**DOCUMENT EXCERPT**
Process XOR/ROL optimisations #21

arekbulski · 2018-04-09T18:52:36Z

Identical code as in C# and Python runtimes, well almost identical.

I am unable to run tests so someone may need to fix type cases. Please assist.

webbnh

I can't really comment on the algorithmic correctness of the code, but I've got a few comments for you on the implementation itself.

webbnh · 2018-04-09T20:08:50Z

kaitai/kaitaistream.cpp


    while (new_len > 0 && src[new_len - 1] == pad_byte)
        new_len--;

+    if (new_len == max_len)
+        return src;


Does this optimization have a measurable impact?

As I understand it, the src parameter is a copy of the value specified by the caller, and the value returned by this function is similarly a copy of the value specified in the return statement, so in this case, there are already two copies being performed. (If we're lucky, the compiler is optimizing away at least one of them.) Given that, I can't tell just by reading the code whether skipping the call to substr() actually saves anything. (That is, if the compiler has to copy the return value, then the overhead of using substr() to generate the value copied is probably "in the noise", but adding the optimization makes the code more complicated and introduces an extra (arguably unnecessary) branch.

In any case, you should consider passing the argument as a reference to a const value, which would remove one of the two copies. (Alternatively, if we had access to C++-11 semantics, you would want to consider using std::move() to create the return value.)

I think I understand the problem. In about every other language, both static like C# and dynamically typed like Python Ruby, strings are passed around in O(1). Do I understand correctly that in C++ those strings are passed by full copy in O(N)? If so, then I dont know about the optimisations...

C++ offers all three options:

pass by const reference, where the callee receives a reference (what you're calling O(1)) to the caller's object (here a string), but the callee may not modify it;

pass by mutable reference, where the callee receives a reference to the caller's object, and is able to modify it;

pass by value, where the callee receives a "copy" of the caller's object -- "copy" is in quotes, because the value is produced using the (possibly default-generated) "copy constructor", which, really, could do anything, including creating a reference to the original object.

However, you have to specify the one that you want...and, the most straightforward syntax produces arguably the safest and simplest effect: pass by value.

Its funny that with all that convoluted answers that you gave me, it makes me think that you actually dont know... which kind of doesnt come as a suprise, I think whoever said "nobodody really understands quantum mechanics" DEFINATELY meant C++!!

**TASKS TO CARRY OUT**
1 - Answer these questions about the pull request thread:
(a) What does the opening post say its author is unable to do?
(b) How does webbnh suggest passing the argument to remove one of the two copies?
(c) Which function call does webbnh say the optimization skips?
2 - Extract the passage of the pull request thread from "Process XOR/ROL optimisations" up to and including "cases. Please assist.", copying it without any changes.
The listing that comes next is separate material with no connection to the thread.

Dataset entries

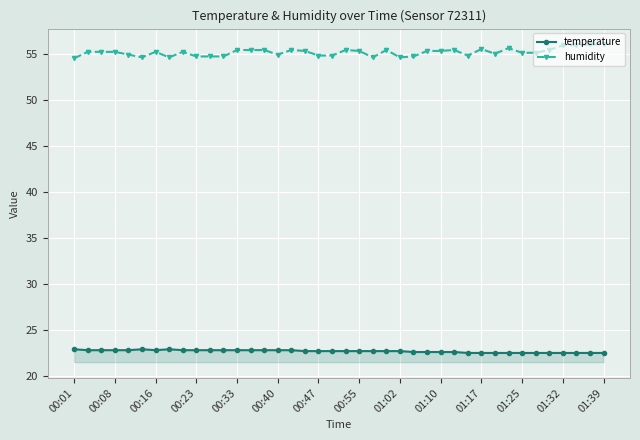

At how many categories does at least one series exceed 44?

40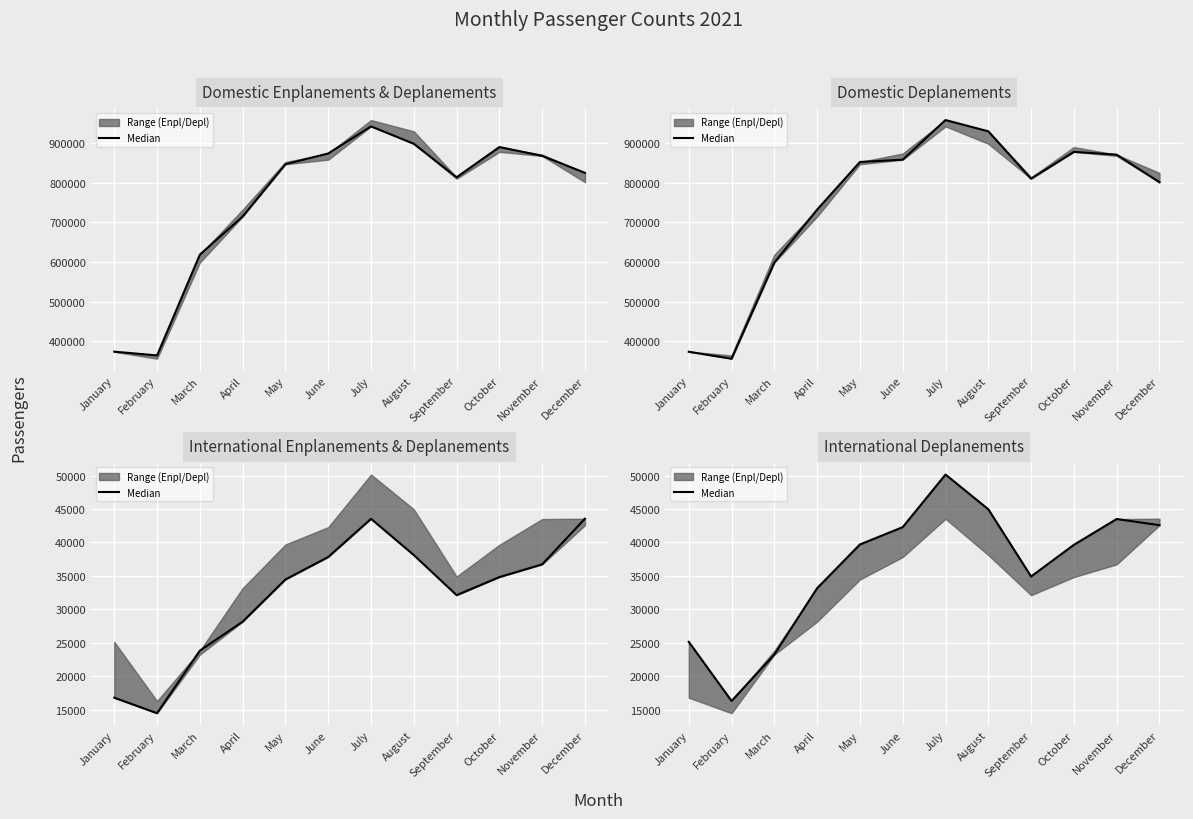

At how many categories does at least one series exceed 276417?

12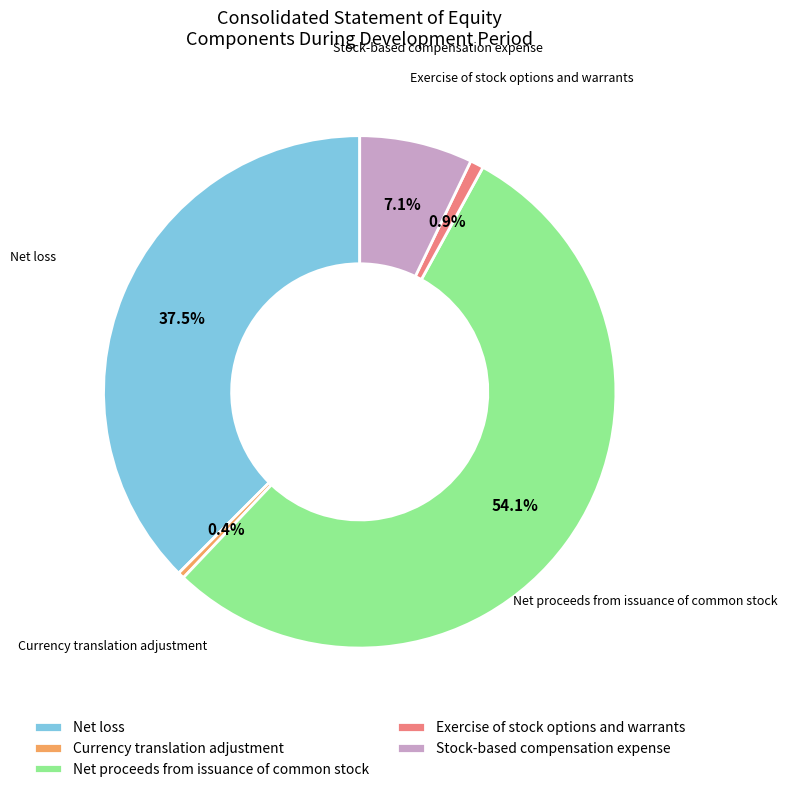

What is the largest slice in the pie chart?

Net proceeds from issuance of common stock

**ANSWERS BY TASK**
1 -
(a) Run tests.
(b) As a reference to a const value.
(c) substr().

2 -
Process XOR/ROL optimisations #21

arekbulski · 2018-04-09T18:52:36Z

Identical code as in C# and Python runtimes, well almost identical.

I am unable to run tests so someone may need to fix type cases. Please assist.